A report on Cnet suggests that 3D TV won't be the next big thing after all, as the last two major TV makers of 3D TVs announced that they would stop producing 3D TVs in 2017.
The revival of 3D in home entertainment began with the release of Avatar back in 2010, but the technology never really took off.
It required a TV capable of 3D playback, special glasses for every viewer, and a player supporting 3D as well.
Even if you made those expenses, you were stuck with limited options to use the 3D capabilities. Not all movies were released as 3D versions for instance, and the few TV channels that were offered in 3D were canceled early on when networks realized that viewer counts were lower than expected.3D was a novelty item when it came out, but the novelty factor faded quickly. Apart from 3D movies being more expensive than regular movies, it also required you to have enough 3D glasses at home which was another expense.
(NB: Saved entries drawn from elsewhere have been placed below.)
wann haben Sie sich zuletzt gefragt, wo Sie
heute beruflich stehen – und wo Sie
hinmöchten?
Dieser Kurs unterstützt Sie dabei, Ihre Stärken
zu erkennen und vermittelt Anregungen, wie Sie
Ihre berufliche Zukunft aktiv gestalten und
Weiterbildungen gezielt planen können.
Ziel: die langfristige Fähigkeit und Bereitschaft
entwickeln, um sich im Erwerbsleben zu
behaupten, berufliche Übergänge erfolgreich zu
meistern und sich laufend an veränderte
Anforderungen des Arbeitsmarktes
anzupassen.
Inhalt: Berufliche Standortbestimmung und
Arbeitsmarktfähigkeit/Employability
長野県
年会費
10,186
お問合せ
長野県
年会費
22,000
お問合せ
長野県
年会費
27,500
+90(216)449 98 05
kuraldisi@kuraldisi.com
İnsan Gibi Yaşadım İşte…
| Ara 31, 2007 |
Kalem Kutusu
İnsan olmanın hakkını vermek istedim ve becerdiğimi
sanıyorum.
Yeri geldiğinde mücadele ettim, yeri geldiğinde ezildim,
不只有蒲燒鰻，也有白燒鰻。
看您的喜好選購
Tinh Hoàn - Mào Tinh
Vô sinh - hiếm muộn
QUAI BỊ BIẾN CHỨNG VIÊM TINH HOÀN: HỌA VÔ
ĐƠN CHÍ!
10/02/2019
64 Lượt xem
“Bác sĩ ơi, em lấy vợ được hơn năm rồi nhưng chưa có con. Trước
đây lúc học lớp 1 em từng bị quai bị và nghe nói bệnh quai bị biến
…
Sales of 3D home equipment have declined since 2012. In 2016, 3D home video gear accounted for merely 8% of TV Sales, down from 16% in 2015 and 23% in 2012. Blu-Ray players capable of playing 3D content dropped from 40% in 2012 to 25% in 2015 and 11% in 2016.
If you are interested in 3D TV at home at this point, you are stuck with purchasing hardware from 2016 or earlier, or investing big in home theater projectors.
TV manufacturers have moved the focus away from 3D towards 4K and HDR, and adding smart TV features instead.
It seems unlikely that the decision will have an impact on theater releases. What is likely going to happen though is that fewer titles will be released as 3D versions for the consumer market.
There is also the question of whether 3D TV will see a revival in the future. I don't think that this is likely, unless technology changes significantly. This does not necessarily have to be the same setup as of today, as new tech, virtual reality or holographic projections for instance, may offer a better user experience.
For now though, it seems unlikely that manufacturers will start to produce new 3D TVs in 2018 or beyond.
Now You: What's your experience with 3D TV?